Tasks:
1. In the passage on the communion of saints, substitute "teachings" for "beatitudes" and write out the part starting at "These American citizens" and ending at "and our friends.".
2. According to the passage on the communion of saints, how many people were killed in the attack on Tree of Life Synagogue in Pittsburgh?
Start of Excerpt
This is where our trust must lie. To use the language of this day, happy are you, blessed are you, you are on the right road, when you live into your life and calling as a saint - as a disciple - as a follower of Jesus - because you will be one with all the saints who now live eternally with God, you will be part of God’s kingdom which we glimpse only in part in this life but we will one day fully know.
This is the nature of citizenship in the family of God, citizenship in the communion of saints - to lean into humility, mourning, meekness, deep hunger and thirst for what is right, to choose mercy, purity of heart, and the way of making peace. Not because it’s easy. Not even because it’s rewarded. But because it is what God is like, it is the way Jesus came to show us. And in the end it is the only true and life-giving way there is.
And as we lean into this way, as we renew our commitment to this citizenship, as we double down on humility and mercy, on mourning with all who mourn, especially those who have died at the hands of great injustice, as we never ever give up on the quest for righteousness, for peace; We unite ourselves with all those who choose this same path here in this congregation, and in physical and virtual Christian communities all over the world AND with all those faithful citizens of God’s realm who have gone before.
This week we marked the second anniversary of the terrorist attack on Tree of Life Synagogue in Pittsburgh, killing 11 people at sabbath prayer and injuring 6 more. The rabbi of that congregation has a particular relationship with the pastor of Emmanuel African Methodist Episcopal Church in Charleston, South Carolina - Mother Emmanuel Church, as it is lovingly known, where a terrorist killed nine people in a Bible Study, including the senior pastor. That was in June of 2015.
These American citizens - citizens of the kingdom of God - killed while practicing their faith as children of God - are among those I see in the communion of saints today. We remember countless believers who lived their lives in faith, seeking however imperfectly to live into these beatitudes, to be close to God, to live the way of Jesus - making peace, seeking righteousness, showing mercy and humility. Some of them we know by name - either because they’re famous - Mother Theresa and Martin Luther King Jr - or because they personally touched our lives - members of this church and members of our families - our neighbors and our friends.
End of Excerpt
Start of Dataset
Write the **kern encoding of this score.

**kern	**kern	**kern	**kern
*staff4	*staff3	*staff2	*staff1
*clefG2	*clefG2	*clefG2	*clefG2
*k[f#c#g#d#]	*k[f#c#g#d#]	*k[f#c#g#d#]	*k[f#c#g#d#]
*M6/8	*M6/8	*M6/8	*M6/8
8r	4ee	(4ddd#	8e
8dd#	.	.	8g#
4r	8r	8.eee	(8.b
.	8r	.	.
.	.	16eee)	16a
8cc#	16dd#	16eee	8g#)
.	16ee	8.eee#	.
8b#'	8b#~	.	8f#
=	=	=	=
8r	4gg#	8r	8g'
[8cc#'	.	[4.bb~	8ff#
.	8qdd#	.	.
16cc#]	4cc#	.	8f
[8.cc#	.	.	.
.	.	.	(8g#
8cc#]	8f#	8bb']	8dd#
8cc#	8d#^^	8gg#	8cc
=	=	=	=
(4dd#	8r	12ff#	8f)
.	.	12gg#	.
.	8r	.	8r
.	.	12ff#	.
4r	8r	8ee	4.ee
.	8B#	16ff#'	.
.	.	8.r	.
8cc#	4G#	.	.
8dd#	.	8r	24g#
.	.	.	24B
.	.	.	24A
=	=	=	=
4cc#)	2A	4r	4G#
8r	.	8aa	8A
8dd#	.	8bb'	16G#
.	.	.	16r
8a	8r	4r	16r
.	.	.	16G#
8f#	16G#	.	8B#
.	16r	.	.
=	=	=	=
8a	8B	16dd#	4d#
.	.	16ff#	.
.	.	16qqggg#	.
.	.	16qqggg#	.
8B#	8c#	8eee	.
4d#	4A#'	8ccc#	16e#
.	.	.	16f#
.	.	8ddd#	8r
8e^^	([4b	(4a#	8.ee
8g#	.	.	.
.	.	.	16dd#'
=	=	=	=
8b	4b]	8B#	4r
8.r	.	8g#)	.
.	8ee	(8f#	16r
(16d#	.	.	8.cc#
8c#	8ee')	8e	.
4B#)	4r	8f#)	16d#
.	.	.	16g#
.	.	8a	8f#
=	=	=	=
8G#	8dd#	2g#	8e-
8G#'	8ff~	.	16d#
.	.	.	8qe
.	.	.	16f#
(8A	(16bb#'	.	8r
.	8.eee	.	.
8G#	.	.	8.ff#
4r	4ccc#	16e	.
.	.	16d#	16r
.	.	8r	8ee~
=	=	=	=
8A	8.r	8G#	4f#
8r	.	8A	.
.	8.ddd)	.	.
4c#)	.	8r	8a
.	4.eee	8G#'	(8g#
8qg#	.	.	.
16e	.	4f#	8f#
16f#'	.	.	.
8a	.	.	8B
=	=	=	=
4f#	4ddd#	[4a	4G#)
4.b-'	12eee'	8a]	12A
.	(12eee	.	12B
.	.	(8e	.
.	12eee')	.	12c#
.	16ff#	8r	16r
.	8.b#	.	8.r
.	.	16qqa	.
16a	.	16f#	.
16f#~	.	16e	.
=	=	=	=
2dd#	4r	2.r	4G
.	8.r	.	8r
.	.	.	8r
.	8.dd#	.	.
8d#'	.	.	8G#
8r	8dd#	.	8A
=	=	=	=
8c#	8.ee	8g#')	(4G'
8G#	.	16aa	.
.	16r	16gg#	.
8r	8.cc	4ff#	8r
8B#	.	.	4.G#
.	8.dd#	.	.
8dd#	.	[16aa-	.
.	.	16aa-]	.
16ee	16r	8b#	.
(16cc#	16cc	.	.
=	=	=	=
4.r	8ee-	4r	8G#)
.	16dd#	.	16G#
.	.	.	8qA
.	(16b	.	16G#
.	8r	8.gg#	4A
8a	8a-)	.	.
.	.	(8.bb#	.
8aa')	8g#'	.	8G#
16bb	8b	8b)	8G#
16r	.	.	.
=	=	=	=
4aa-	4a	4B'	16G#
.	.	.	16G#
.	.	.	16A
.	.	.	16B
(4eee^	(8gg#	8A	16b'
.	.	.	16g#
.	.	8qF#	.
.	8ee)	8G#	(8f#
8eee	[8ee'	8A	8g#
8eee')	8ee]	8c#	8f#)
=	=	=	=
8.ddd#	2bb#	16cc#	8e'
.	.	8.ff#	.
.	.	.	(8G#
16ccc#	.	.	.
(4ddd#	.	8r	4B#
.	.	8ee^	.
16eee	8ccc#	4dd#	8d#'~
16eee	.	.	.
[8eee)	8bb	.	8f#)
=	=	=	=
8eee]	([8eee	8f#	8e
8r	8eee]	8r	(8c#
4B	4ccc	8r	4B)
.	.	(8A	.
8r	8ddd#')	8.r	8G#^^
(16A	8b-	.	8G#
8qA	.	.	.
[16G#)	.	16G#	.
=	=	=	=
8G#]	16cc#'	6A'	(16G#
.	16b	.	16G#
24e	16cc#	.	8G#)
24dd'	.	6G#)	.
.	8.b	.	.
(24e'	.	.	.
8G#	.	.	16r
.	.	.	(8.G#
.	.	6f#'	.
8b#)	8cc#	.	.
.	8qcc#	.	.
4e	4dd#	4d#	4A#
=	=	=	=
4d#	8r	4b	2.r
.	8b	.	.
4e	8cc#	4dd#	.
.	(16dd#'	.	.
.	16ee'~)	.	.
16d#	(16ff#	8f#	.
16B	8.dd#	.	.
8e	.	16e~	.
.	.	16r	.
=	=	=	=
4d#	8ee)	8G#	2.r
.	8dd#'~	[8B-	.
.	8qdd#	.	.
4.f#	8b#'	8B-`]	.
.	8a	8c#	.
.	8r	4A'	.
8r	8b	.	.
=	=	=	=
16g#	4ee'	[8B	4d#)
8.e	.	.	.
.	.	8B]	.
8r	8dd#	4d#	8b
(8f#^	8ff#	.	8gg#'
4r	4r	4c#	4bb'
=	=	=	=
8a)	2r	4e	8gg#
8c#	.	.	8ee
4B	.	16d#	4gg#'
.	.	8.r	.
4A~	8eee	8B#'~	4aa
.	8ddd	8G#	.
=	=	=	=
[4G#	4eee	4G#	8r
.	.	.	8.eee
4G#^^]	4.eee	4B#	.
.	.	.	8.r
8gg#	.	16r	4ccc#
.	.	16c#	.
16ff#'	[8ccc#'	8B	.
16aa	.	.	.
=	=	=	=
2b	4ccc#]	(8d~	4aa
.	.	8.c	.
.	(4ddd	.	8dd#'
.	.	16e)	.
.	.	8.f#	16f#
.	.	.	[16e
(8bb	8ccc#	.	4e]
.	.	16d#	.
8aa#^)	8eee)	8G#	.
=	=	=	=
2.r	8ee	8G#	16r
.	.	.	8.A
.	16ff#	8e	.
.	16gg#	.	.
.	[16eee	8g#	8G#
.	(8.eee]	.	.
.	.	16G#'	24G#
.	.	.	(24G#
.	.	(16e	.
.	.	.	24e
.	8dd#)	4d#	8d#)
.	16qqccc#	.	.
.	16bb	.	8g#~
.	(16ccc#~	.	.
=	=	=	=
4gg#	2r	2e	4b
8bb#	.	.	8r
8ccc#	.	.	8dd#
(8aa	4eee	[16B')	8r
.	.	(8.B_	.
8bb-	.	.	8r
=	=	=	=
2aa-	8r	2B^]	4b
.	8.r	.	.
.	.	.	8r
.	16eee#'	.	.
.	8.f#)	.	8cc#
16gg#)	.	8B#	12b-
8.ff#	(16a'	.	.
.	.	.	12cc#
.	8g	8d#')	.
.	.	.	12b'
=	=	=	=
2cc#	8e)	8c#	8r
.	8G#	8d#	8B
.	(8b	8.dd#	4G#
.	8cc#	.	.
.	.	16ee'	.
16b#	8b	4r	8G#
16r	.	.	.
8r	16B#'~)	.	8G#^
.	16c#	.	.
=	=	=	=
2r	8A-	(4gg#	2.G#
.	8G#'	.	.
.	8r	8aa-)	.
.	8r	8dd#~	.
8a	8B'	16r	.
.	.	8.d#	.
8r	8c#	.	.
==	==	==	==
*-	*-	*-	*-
End of Dataset
Task-by-task answers:
1.
These American citizens - citizens of the kingdom of God - killed while practicing their faith as children of God - are among those I see in the communion of saints today. We remember countless believers who lived their lives in faith, seeking however imperfectly to live into these teachings, to be close to God, to live the way of Jesus - making peace, seeking righteousness, showing mercy and humility. Some of them we know by name - either because they’re famous - Mother Theresa and Martin Luther King Jr - or because they personally touched our lives - members of this church and members of our families - our neighbors and our friends.

2. 11 people